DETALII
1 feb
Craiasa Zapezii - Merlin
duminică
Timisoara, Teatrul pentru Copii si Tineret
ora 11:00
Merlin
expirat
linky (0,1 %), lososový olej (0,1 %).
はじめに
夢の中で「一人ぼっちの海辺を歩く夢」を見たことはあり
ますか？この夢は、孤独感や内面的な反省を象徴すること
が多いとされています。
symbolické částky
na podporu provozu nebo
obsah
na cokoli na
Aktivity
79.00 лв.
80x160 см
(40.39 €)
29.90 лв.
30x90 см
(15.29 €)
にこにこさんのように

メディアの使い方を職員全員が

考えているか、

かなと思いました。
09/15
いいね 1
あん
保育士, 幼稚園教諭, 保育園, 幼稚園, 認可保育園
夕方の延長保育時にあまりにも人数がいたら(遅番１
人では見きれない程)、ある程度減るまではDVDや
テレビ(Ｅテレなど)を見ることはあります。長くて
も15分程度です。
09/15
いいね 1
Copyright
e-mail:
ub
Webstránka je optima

...

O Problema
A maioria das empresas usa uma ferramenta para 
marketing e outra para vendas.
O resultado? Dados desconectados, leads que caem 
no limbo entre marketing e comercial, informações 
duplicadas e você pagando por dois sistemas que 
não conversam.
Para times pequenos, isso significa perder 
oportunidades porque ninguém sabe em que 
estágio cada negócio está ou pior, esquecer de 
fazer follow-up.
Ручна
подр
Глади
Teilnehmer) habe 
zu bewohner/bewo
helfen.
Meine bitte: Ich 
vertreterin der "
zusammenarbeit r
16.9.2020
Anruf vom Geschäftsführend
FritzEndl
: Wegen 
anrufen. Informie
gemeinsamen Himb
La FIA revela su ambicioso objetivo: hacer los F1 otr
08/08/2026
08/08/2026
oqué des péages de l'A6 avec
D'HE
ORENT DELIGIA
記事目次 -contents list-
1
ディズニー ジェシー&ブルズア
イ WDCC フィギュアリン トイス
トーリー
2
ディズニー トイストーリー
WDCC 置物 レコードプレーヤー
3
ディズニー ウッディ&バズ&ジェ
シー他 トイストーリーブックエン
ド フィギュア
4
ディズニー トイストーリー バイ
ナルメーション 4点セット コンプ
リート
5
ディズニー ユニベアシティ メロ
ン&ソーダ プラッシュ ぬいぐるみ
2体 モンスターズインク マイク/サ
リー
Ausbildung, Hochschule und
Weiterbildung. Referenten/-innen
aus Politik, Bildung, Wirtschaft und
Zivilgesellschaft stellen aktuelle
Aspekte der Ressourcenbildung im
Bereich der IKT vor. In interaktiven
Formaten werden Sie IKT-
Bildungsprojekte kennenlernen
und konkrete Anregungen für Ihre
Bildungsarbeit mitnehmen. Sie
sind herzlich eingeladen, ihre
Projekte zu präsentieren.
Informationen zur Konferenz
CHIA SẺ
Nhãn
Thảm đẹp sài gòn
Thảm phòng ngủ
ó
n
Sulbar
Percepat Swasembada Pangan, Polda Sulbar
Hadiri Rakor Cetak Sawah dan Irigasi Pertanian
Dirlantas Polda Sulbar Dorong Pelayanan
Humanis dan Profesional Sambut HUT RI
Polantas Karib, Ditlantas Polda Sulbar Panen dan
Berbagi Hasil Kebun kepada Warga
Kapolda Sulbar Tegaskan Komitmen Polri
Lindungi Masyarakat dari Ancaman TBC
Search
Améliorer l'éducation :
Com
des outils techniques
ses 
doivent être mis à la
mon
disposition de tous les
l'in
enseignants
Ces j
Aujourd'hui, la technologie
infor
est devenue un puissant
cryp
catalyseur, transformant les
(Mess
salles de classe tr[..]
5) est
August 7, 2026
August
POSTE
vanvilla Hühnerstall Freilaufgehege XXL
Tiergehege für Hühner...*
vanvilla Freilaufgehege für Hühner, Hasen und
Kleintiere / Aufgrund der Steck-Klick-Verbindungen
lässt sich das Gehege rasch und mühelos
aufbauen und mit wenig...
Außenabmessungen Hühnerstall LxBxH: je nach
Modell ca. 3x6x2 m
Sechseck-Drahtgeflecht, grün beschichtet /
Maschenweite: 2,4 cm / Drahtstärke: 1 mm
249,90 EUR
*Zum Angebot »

---

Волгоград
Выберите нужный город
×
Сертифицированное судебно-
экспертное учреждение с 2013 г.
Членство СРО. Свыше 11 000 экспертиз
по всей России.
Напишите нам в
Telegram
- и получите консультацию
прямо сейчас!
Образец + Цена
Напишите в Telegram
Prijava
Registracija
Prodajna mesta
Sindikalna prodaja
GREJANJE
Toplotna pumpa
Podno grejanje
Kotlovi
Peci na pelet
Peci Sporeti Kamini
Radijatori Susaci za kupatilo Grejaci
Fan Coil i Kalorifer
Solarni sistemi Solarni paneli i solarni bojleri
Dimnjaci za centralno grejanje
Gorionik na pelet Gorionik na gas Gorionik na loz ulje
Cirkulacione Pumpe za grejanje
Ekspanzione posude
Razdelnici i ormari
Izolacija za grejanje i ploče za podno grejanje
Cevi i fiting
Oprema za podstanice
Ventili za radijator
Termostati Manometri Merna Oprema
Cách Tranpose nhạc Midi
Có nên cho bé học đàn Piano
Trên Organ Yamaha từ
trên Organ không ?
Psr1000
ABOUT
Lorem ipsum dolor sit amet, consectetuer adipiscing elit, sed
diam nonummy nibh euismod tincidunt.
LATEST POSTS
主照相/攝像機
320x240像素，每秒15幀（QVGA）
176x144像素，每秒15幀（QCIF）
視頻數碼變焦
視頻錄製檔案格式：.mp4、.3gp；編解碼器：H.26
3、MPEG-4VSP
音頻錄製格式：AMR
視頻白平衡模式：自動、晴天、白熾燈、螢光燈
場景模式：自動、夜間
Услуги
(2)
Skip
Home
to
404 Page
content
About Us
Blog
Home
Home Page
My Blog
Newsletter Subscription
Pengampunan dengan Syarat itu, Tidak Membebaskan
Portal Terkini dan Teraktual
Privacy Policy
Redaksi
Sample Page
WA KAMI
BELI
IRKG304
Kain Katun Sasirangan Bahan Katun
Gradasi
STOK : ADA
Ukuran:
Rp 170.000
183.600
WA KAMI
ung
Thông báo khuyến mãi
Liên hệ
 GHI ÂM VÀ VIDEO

#### What you will do
Find each line in the listing above that contains the word "Hühnerstall" and copy those lines out in full.

#### Output of the task
vanvilla Hühnerstall Freilaufgehege XXL
Außenabmessungen Hühnerstall LxBxH: je nach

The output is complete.